We agree that California rates need to be changed to enable an economic transition away from fossil fuels. As noted earlier in this article, there are far better ways to achieve this goal than the proposed IGFC.

 

* The authors are energy economists with several decades of experience in designing electric rates. They have each testified multiple times before regulatory commissions on rate design issues in the US and abroad, presented often at conferences and published numerous articles on the subject in academic and trade journals.

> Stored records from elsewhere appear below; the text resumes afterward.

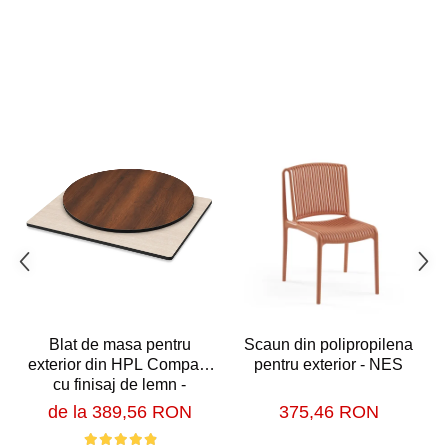
Blat de masa pentru
Scaun din polipropilena
exterior din HPL Compact
pentru exterior - NES
cu finisaj de lemn -
MATRIX
de la 389,56 RON
375,46 RON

  1. Meredith Fowlie, “New Electricity Rate Reform in California” (August 2023) 11:2 Energy Regulation Q, online: ERQ <energyregulationquarterly.ca/articles/new-electricity-rate-reform-in-california>.
  2. The energy charge will drop by 36%, or $18. The new energy charge will be $32. When added to the $92 fixed charge, the new bill will be $124.
  3. Ahmad Faruqui, “What Will Happen if the CPUC Approves the Utility Proposals to Implement Income Graduated Fixed Charges?” Energy Central (1 August 2023), online: <energycentral.com/c/um/what-will-happen-if-cpuc-approves-utility-proposals-implement-income-graduated>.
  4. AB 205, Committee on Budget. Energy.
  5. Jim Lazar, “The California “Income-Graduated Fixed Charge” Proposal Is Probably Impossible to Implement. There are Better Options Available” Energy Central (25 April 2023), online: <energycentral.com/c/pip/california-“income-graduated-fixed-charge”-proposal-probably-impossible-implement>.
  6. Wilson Gonzalez, “Smart Rate Design for a Smart Future” (15 July 2015), online: Regulatory Assistance Project <www.raponline.org/knowledge-center/smart-rate-design-for-a-smart-future>.
  7. “US Electricity Profile 2022” (2 November 2023), online: U.S. Energy Information Administration <www.eia.gov/electricity/state>.
  8. Examples include Colorado, Hawaii, Michigan, Missouri, Oregon and Washington. Ahmad Faruqui and Ziyi Tang, “Time Varying Rates (TVRs) are moving from the periphery to the mainstream of electricity pricing for residential customers in the United States” (21 August 2023), online (pdf): Brattle <www.brattle.com/wp-content/uploads/2023/07/Time-Varying-Rates-TVRs-Are-Moving-from-the-Periphery-to-the-Mainstream-of-Electricity-Pricing-for-Residential-Customers-in-the-United-States.pdf>.
  9. Ahmad Faruqui, “Promoting electrification without penalizing efficiency: An alternative to the income graduated fixed charge” Energy Central (10 August 2023), online: <energycentral.com/c/um/promoting-electrification-without-penalizing-efficiency-alternative-income>.
  10. “Notice of written ex parte communications: The CPUC should not adopt Income Graduated Fixed Charges for Electricity” (30 May 2023), online (pdf): <docs.cpuc.ca.gov/PublishedDocs/Efile/G000/M510/K287/510287693.PDF>.